Enquanto que, nos Estados Unidos, o fenómeno das trad wifes faz com que se pense em proibir o serviço militar às mulheres, para ocuparem os seus papéis de fadas do lar.
Portanto, a existência de um imperialismo incumbente e de imperialismo concorrente é a situação histórica que precede uma guerra. Desde a II Guerra Mundial nunca tivemos uma situação tão complicada como esta. Tenho dito várias vezes que estamos num ambiente semelhante a 1939.
"As pessoas que estão civicamente despertas deviam estar alarmadas. Agora é um momento alarmante. Só há uma maneira de evitar a guerra, é a opinião pública impedir que ela aconteça"
Agora queria perguntar-lhe: vai escrever um livro sobre “as antigas e as novas esquerdas”?
É uma boa sugestão, não tinha pensado nisso
A sua análise das direitas utiliza toda a nomenclatura marxista.
Eu sou um autor marxista.
Isso é evidente. E até tem uns neologismos marxistas que eu não conhecia. Por isso seria interessante analisar as esquerdas com a mesma linguagem. O que é que não correu bem? As esquerdas estão em recuo e têm muitas culpas no cartório. Seria muito elucidativo que o Professor, que é de esquerda, escrevesse um livro sobre o que aconteceu às esquerdas no mesmo período. Seria muito útil.

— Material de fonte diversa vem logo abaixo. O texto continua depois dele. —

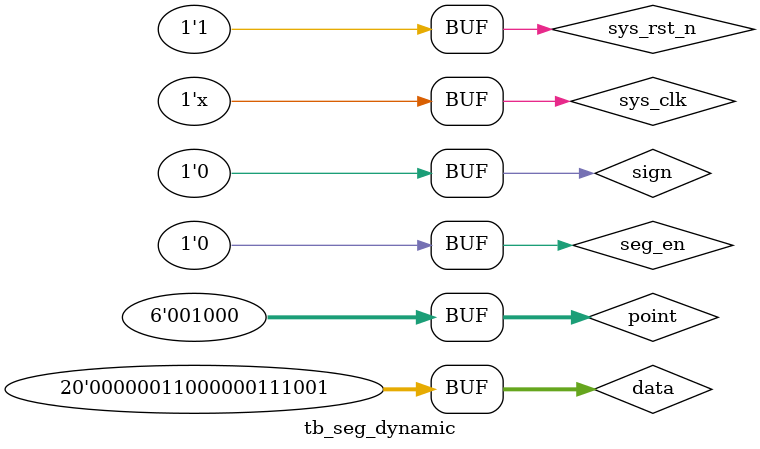
<source format=v>
`timescale 1ns/1ns
module tb_seg_dynamic();
reg 		sys_clk		;
reg			sys_rst_n	;
reg	[19:0]	data		;
reg	[5:0]	point		;
reg			sign		;
reg			seg_en		;

wire [7:0]	seg			;
wire [5:0]	sel			;

//initial
initial
	begin
		sys_clk = 1'b1		;
		sys_rst_n <= 1'b0	;	
		seg_en <= 1'b1		;
	#20
		sys_rst_n <= 1'b1	;
		data <= 20'd999_999	;
		sign <= 1'b0		;
		point <= 6'b000_010	;
	#3000
		data <= 20'd87_654 	;
		sign <= 1'b1		;
	#3000
		data <= 20'd987_654 ;
		sign <= 1'b0		;
		
	#3000
		data <= 20'd654_321	;
	#8000
		data <= 20'd12_345	;
		point <= 6'b001_000	;
	#8000
		seg_en <= 1'b0		;
	
	end


//sys_clk
always #10 sys_clk = ~sys_clk;






seg_dynamic
#(
	.CNT_SEG_MAX(16'd49)
)
seg_dynamic_inst
(
	.sys_clk	(sys_clk	),
	.sys_rst_n	(sys_rst_n	),
	.data		(data		),
	.point		(point		),
	.sign		(sign		),
	.seg_en		(seg_en		),

	.seg 		(seg 		),
	.sel        (sel        )
	
);

endmodule

</source>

E é uma análise a fazer, porque as esquerdas também têm uma história complicada e neste momento estão na defensiva. Já foram estalinistas, maoistas, decocráticas, socialistas, anarquistas…
Para terminar, o que acha que vai acontecer?
Eu tenho dito isto várias vezes; sou como o Antonio Gramski, que dizia que era preciso ter pessimismo na razão e optimismo na vontade, ou seja toda a análise da situação atual é uma análise preocupante. As pessoas que estão civicamente despertas deviam estar alarmadas. Agora é um momento alarmante. Só há uma maneira de evitar a guerra, é a opinião pública impedir que ela aconteça.